**Goal of the exercise**
Only one stretch of the data below is needed. Output the lines from the one with "Table 2. NF- κ" up to and including the one with "Table 3. Actual", exactly as they stand.

**Dataset records**
---
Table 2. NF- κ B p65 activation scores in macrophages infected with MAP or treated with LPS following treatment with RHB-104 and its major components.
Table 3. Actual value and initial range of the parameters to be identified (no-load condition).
---
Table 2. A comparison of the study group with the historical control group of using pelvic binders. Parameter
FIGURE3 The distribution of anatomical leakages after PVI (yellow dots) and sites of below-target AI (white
---
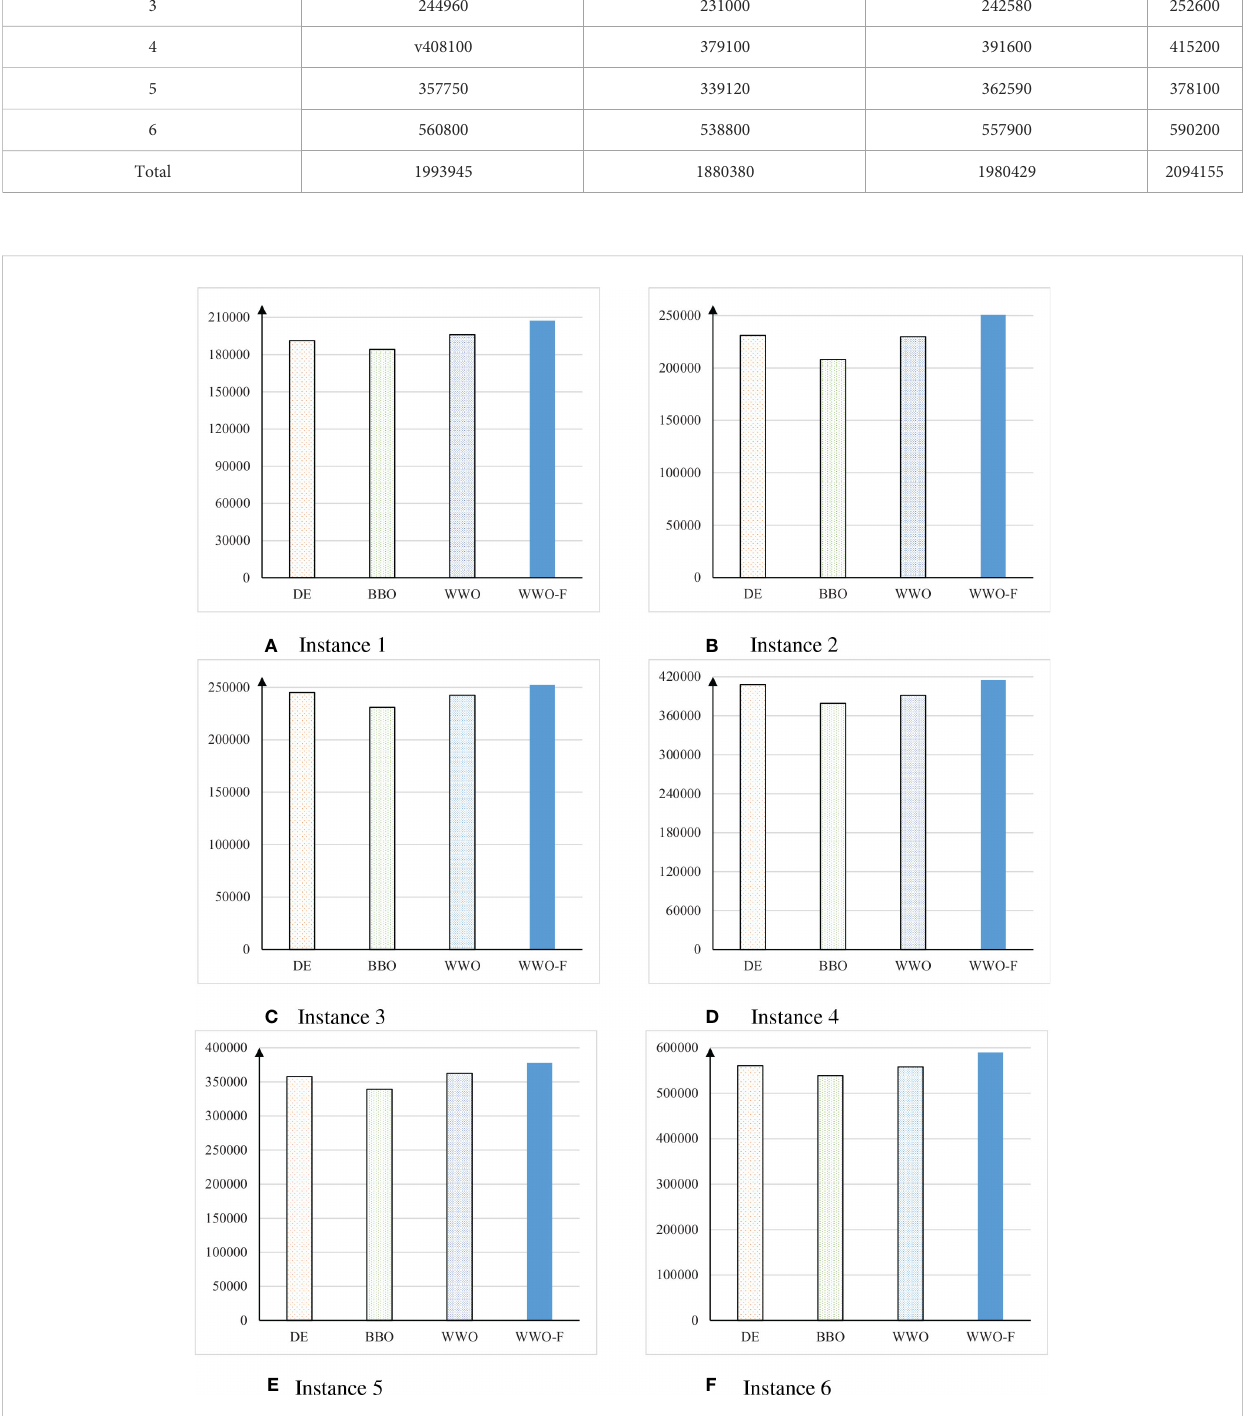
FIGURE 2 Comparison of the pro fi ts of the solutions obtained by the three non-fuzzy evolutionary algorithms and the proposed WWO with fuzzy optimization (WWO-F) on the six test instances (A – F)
---
**Solution below**
Table 2. NF- κ B p65 activation scores in macrophages infected with MAP or treated with LPS following treatment with RHB-104 and its major components.
Table 3. Actual value and initial range of the parameters to be identified (no-load condition).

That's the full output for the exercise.